The Role of SI Joint Assessment in Comprehensive Mobility Evaluation
SI joint testing is increasingly recognized as a standard component of comprehensive lower-back and pelvic assessment, not just an afterthought or specialist concern. For dementia care teams, including SI joint screening in routine mobility assessments can identify a treatable source of pain and functional decline that might otherwise be missed or attributed to cognitive or behavioral issues.
As research continues to clarify the relationship between SI joint stability and overall spinal health, physical therapy approaches that address SI joint stabilization alongside spine mobility are becoming more evidence-based. In future care practices, particularly for aging populations with neurological conditions, SI joint assessment and stabilization may be integrated earlier into prevention programs to help maintain mobility and independence longer.
Conclusion
The FABER test (Patrick’s test) is the sacroiliac joint test most commonly used by clinicians because it’s simple to perform, requires no equipment, and effectively stresses the SI joint structures. While FABER alone cannot definitively diagnose SI joint dysfunction, it provides valuable clinical information when combined with patient history, pain location, and other physical findings. For dementia care settings where patients may have difficulty communicating symptoms and maintaining mobility is critical to quality of life, recognizing SI joint involvement can change the course of physical therapy, pain management, and daily care strategies.

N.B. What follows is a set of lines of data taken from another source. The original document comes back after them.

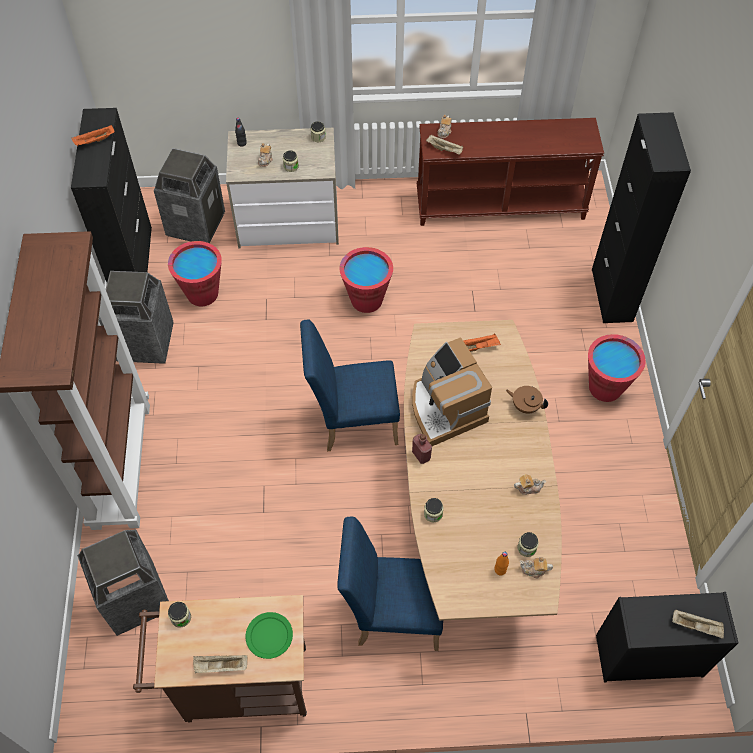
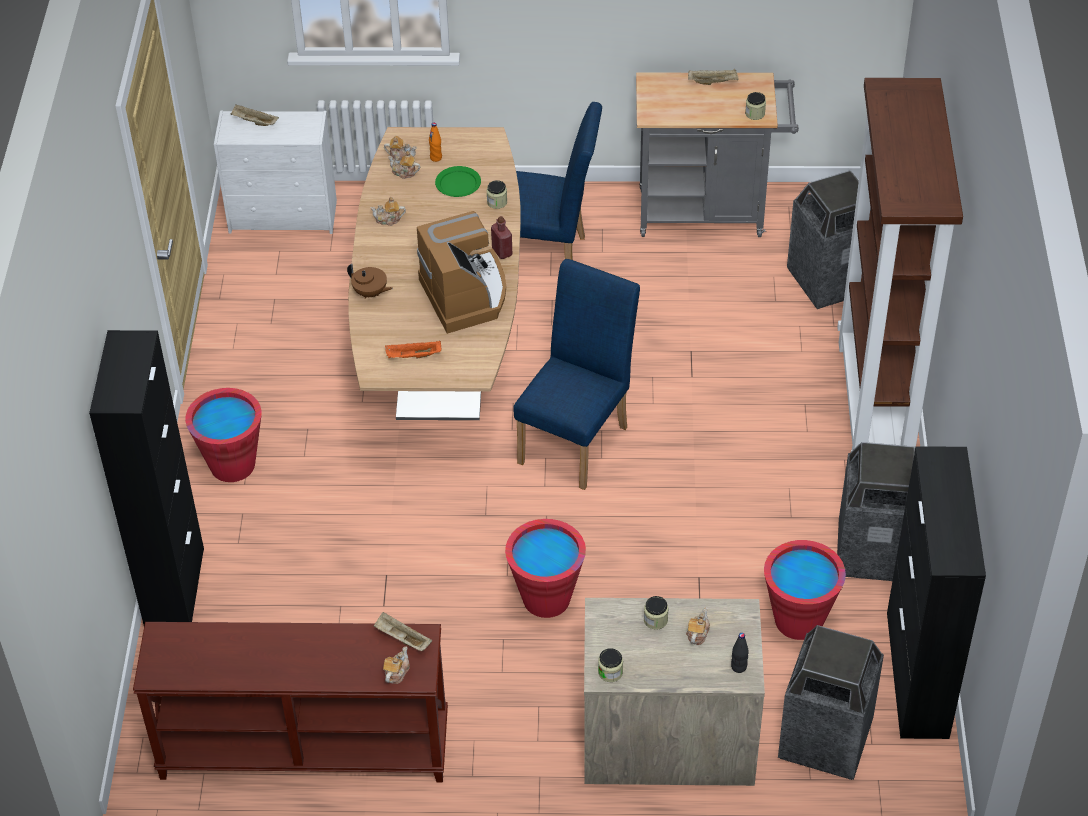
camera: 175 degrees left, 10 degrees down
orange tray [72,125,115,146] -> none
brown cart [133,595,307,722] -> grey cart [636,73,799,237]
green plate [246,612,293,659] -> green plate moved to [435,166,481,197]
blue chair [300,320,400,451] -> blue chair turned 60 degrees counterclockwise [514,259,640,490]
jar [517,532,539,557] -> teapot [388,151,420,179]
black dresser [596,592,739,683] -> white dresser [214,111,337,234]

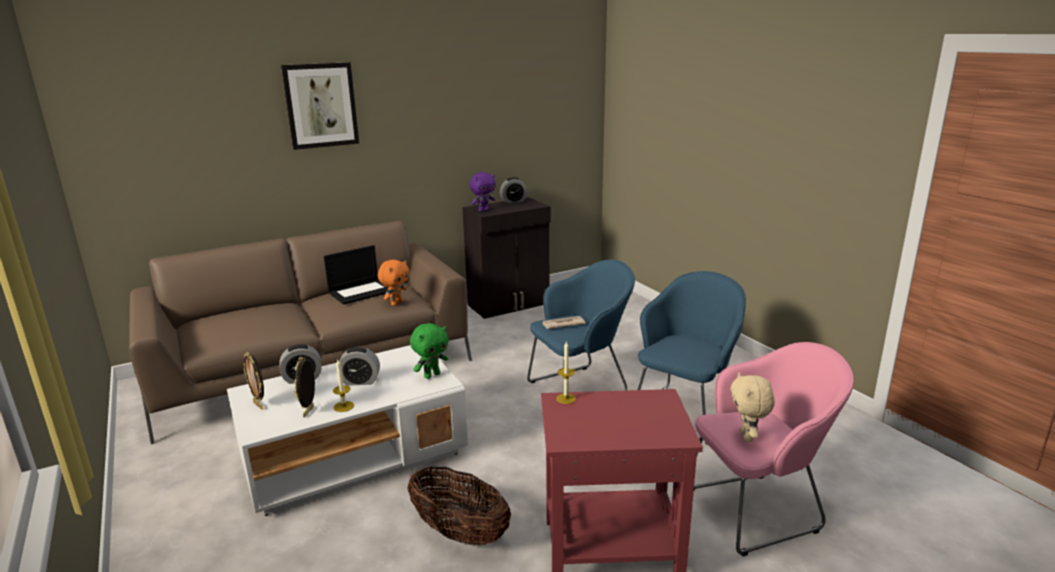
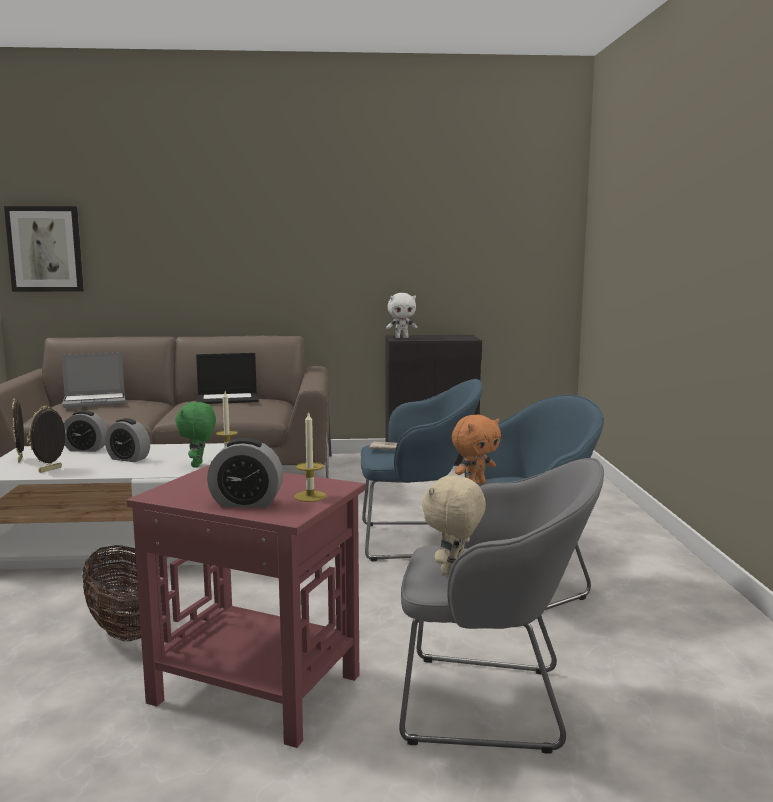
camera: 25 degrees right, 10 degrees down
picture [281,62,359,150] -> picture moved to [4,206,84,292]
candle [333,360,354,412] -> candle moved to [294,411,326,502]
orange plush toy [378,260,409,306] -> orange plush toy moved to [452,415,501,484]
green plush toy [410,323,448,379] -> green plush toy turned 105 degrees clockwise [175,402,216,468]
purple plush toy [469,172,496,212] -> white plush toy [386,293,417,338]
alarm clock [500,177,527,203] -> alarm clock moved to [207,438,283,508]
pink armchair [694,342,854,556] -> grey armchair [399,458,604,754]
none -> laptop [61,352,125,408]

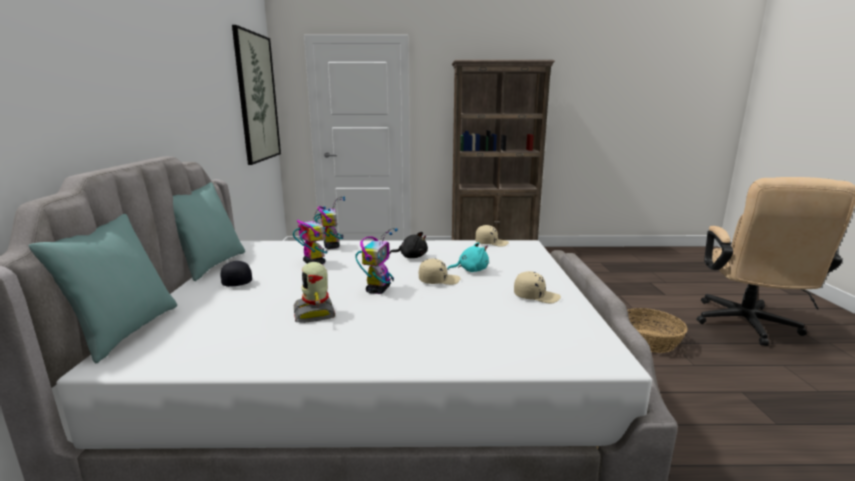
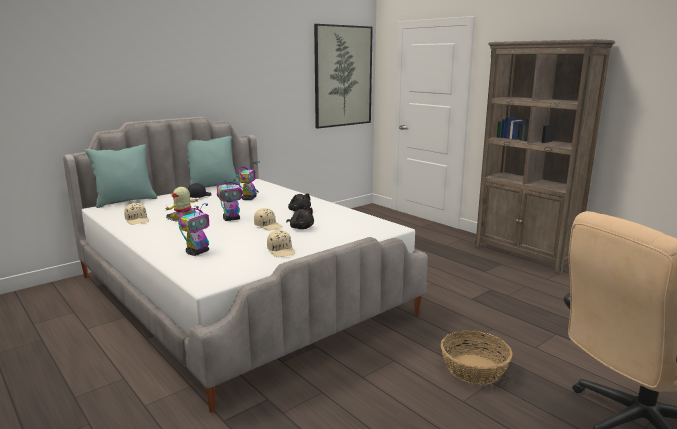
camera: 50 degrees right, 0 degrees up
toy robot [314,197,345,249] -> toy robot moved to [178,203,209,256]
turquoise plush toy [447,242,489,272] -> black plush toy [286,208,314,229]
beige cap [475,225,509,247] -> beige cap moved to [124,203,149,225]

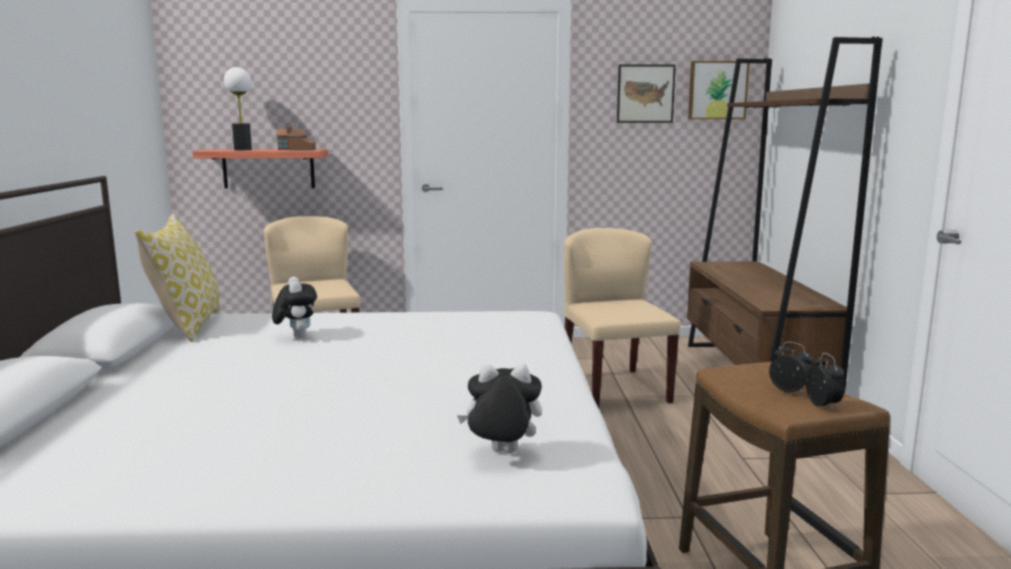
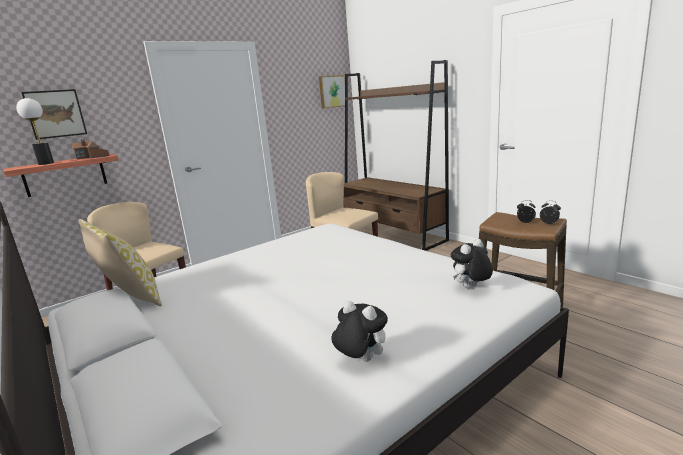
camera: 35 degrees left, 5 degrees up
plush toy [272,277,317,338] -> plush toy moved to [331,301,388,362]
picture [617,64,676,123] -> picture moved to [21,89,87,140]

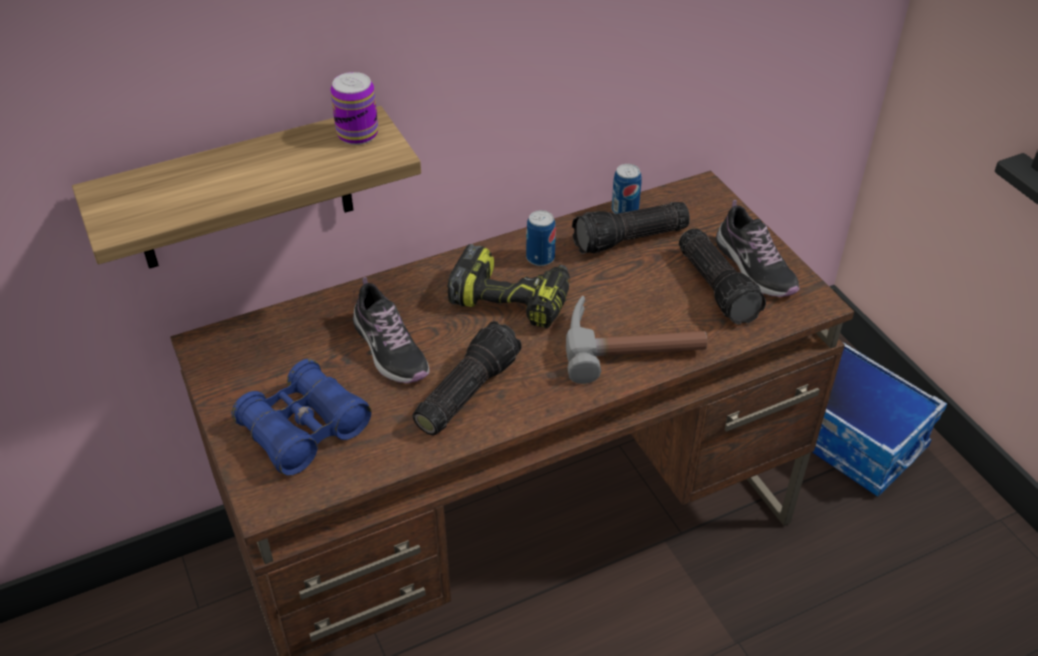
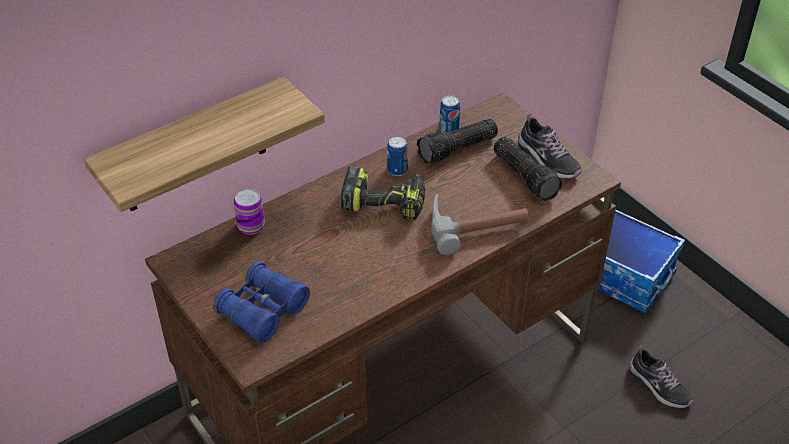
camera: 10 degrees left, 0 degrees up
can [330,72,378,145] -> can moved to [234,189,265,234]
shoe [353,277,430,384] -> shoe moved to [629,346,694,408]
flashlight [412,321,522,436] -> none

If a patient experiences pain during SI joint testing or shows signs of SI joint dysfunction (pain with standing on one leg, asymmetrical gait, buttock pain), the next step is usually targeted physical therapy focused on stabilization exercises, pelvic bracing, and activity modification. If conservative care doesn’t improve symptoms within 4-6 weeks, or if symptoms worsen, imaging and further specialist evaluation may be warranted. Healthcare teams should maintain a low threshold for SI joint assessment in older adults and particularly in dementia care, where functional decline may be the primary signal of underlying pain or structural issues.